→ **Work task**
In the excerpt on a solar facility's effects on desert washes, which measures does the text say declined significantly when the wash system was decoupled?

#### Document extract

We are unaware of any prior studies investigating the impact of utility scale PV systems on adjacent desert ecosystems, where the soil–plant–water–atmospheric system was assessed. In particular the monitoring of leaf xylem water potential, chlorophyll index, the spatial monitoring of air temperature and the quantification of returning longwave radiation, with the intent of defining a zone of impact. Our research in Eldorado Valley NV suggests that a service road built over 27 years before the solar facility was constructed, decoupled the flow of water from up gradient washes to down gradient washes and once decoupled, altered the area in which rain water harvesting occurred. Schwinning et al. [41] argued that the overall health of desert ecosystems is directly linked to the integrity of their surfaces and such drainage systems. In 2016, associated with high rainfall (only at tower IF which was located inside the solar facility on the up gradient south side) led to significant runoff and erosion, under cutting structural support to a large number of panel arrays, suggesting that maintaining wash connectivity would benefit not only the down gradient plant community but the solar facility as well. If leaving the native wash system intact within a solar facility is opposed by engineers, constructing a below ground wash system to move up gradient runoff to down gradient washes should be investigated as an alternative way to maintain flow.
The decoupling of the wash system at our site led to a significant decline in soil moisture, canopy level NDVI values and mid-day leaf xylem water potentials. Measurements along a 900 m gradient suggested that plants within the first 300 m from where the wash was decoupled were placed under significantly greater stress during the higher environmental demand summer months. To what extent these plants in the first 300 m from the decoupling altered habitat suitability for the desert tortoise is unknown and worthy of further studies. Limited data collected from an adjacent site not down gradient from the solar facility but still under the influence of the road revealed non-significant differences (with tower AF values) in soil water content and leaf xylem water potentials on two separate occasions, suggesting that the hydrologic decoupling was due primarily to the service road (service roads are part of all solar installations). Although creosote and bursage are drought adapted [42]), the lack of runoff to compliment the low levels of precipitation over an extended period of time had a direct effect on the shrubs closest to the zone of decoupling. However, it should be noted that the plants did not visually appear to be stressed suggesting that these plants could lower internal water potentials (extreme anisohydric, [43]) to favor steeper gradients to access water at perhaps deeper depths and also at greater lateral distances (not assessed in this study). However, our interpretation was based on monitoring creosote for a two to four year period after a 27-year period of wash decoupling. Creosote is a long lived shrub with Bowers [44] reporting an average maximum longevity of 330 years in the Sonoran Desert, which led her to state that long extended periods are needed to assess longevity, mortality and recruitment associated with droughts. Likewise, a true assessment of the impact of utility scale solar facilities on desert ecosystems also needs long term monitoring.

########
#### Extracted records

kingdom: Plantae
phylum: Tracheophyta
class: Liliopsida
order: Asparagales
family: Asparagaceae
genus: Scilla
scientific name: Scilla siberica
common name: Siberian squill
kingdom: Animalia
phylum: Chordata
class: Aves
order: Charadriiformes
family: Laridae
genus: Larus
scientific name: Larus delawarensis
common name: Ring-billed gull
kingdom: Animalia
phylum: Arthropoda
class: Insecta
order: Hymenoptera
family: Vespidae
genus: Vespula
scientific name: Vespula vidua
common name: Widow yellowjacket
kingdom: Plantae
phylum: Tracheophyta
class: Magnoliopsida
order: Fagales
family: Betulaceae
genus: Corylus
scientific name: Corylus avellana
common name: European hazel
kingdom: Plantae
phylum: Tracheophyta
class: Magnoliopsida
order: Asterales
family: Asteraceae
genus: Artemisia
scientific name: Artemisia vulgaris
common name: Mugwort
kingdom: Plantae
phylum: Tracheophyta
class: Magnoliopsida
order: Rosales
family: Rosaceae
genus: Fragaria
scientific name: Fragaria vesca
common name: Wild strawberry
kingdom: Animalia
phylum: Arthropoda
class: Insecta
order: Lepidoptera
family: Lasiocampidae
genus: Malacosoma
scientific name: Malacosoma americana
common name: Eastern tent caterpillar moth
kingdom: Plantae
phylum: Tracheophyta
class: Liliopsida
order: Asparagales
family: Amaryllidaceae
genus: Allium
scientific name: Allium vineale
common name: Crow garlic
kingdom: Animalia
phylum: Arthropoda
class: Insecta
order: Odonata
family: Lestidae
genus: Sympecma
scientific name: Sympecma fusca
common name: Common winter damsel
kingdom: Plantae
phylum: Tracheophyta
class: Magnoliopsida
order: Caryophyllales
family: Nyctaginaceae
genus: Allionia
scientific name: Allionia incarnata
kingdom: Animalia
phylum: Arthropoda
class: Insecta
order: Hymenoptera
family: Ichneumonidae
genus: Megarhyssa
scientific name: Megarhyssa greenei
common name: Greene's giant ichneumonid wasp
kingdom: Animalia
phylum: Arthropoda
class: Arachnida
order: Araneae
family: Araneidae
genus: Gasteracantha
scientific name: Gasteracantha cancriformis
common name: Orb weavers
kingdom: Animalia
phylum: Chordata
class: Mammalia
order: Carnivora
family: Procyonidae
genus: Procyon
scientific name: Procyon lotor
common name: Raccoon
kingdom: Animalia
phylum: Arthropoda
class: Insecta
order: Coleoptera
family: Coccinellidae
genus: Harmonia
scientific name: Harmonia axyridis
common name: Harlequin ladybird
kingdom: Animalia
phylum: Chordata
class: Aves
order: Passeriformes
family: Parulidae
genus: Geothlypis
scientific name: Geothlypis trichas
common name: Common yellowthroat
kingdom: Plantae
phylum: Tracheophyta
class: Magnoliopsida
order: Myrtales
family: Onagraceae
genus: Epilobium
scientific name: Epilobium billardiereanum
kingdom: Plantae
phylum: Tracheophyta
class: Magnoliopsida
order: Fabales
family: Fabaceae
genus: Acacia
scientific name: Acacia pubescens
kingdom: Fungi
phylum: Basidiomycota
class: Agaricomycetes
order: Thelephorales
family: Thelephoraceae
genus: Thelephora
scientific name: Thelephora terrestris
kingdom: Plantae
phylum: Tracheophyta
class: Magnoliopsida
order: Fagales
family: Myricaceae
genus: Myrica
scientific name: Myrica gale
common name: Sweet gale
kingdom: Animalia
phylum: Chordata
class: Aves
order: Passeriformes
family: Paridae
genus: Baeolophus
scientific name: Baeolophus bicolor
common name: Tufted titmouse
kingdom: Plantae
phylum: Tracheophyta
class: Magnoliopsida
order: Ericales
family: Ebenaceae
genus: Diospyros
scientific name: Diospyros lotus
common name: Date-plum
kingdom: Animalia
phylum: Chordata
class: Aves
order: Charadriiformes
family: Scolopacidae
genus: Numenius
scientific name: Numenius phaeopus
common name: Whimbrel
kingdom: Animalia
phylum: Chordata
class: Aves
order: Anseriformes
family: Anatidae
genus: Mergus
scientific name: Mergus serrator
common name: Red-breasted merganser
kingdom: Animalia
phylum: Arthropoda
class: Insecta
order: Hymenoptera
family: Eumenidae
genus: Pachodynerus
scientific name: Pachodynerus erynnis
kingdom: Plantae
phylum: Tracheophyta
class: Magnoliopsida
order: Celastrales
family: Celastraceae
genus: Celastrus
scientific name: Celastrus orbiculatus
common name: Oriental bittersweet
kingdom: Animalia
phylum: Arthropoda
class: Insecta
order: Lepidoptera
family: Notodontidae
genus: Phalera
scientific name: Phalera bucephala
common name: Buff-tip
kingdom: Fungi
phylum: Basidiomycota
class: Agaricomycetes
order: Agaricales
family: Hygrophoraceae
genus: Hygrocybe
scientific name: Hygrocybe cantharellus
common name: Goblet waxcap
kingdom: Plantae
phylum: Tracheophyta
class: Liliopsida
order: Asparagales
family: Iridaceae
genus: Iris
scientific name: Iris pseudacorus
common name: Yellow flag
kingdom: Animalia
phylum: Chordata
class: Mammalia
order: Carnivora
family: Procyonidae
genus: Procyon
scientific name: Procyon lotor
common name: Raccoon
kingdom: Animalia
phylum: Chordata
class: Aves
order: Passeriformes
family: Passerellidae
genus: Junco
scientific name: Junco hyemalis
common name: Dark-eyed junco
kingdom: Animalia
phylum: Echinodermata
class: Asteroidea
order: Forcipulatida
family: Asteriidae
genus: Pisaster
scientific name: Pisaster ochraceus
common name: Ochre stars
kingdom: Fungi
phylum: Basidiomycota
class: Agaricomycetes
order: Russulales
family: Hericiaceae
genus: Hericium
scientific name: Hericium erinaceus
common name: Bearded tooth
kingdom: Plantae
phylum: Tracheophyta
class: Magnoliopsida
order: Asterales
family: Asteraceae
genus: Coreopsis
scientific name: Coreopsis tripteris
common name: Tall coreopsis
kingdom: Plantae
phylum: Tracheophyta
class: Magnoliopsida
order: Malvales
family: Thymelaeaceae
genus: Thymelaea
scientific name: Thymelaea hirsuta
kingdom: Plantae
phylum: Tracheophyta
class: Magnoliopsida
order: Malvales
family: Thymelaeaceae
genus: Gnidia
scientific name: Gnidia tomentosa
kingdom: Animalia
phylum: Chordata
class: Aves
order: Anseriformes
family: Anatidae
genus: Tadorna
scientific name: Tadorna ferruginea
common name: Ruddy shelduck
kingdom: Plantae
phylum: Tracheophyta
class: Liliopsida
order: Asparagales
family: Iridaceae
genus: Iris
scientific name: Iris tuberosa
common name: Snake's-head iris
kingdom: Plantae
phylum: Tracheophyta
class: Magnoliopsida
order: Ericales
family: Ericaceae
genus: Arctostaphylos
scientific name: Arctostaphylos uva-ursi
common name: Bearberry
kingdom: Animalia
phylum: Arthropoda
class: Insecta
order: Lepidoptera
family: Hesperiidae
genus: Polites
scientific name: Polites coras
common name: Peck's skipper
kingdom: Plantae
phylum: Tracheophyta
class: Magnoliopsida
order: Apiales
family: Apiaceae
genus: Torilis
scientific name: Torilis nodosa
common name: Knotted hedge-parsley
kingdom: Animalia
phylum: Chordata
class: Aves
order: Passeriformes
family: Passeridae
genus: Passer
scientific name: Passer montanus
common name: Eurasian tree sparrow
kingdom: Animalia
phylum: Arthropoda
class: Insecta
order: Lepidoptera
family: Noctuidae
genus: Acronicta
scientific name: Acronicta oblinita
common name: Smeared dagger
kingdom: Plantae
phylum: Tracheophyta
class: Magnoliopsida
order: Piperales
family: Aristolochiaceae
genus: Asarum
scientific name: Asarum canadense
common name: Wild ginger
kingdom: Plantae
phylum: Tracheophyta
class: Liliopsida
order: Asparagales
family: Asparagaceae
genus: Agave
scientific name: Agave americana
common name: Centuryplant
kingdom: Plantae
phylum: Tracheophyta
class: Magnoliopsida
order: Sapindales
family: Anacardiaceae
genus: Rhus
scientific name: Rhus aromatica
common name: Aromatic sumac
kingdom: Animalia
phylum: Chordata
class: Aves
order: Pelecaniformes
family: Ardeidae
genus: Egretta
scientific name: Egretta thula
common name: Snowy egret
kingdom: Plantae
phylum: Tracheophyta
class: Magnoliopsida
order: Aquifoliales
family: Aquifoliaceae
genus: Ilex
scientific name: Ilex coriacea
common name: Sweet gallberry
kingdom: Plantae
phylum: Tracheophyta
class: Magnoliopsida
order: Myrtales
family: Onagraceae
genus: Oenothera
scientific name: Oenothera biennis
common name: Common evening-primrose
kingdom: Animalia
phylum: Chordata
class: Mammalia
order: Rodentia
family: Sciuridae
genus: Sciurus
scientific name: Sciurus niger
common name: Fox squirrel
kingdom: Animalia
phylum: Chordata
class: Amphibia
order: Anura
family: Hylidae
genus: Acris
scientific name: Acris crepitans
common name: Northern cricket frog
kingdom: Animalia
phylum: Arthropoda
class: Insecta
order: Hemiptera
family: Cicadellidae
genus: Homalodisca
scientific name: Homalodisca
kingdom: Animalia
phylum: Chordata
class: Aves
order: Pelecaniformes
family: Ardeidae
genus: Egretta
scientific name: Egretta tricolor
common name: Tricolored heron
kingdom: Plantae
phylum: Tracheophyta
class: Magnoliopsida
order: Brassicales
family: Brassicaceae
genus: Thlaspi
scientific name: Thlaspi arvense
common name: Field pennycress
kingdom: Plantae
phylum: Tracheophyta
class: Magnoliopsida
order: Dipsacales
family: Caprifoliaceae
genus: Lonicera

########

→ **Task solution**
- Soil moisture
- Canopy level NDVI values
- Mid-day leaf xylem water potentials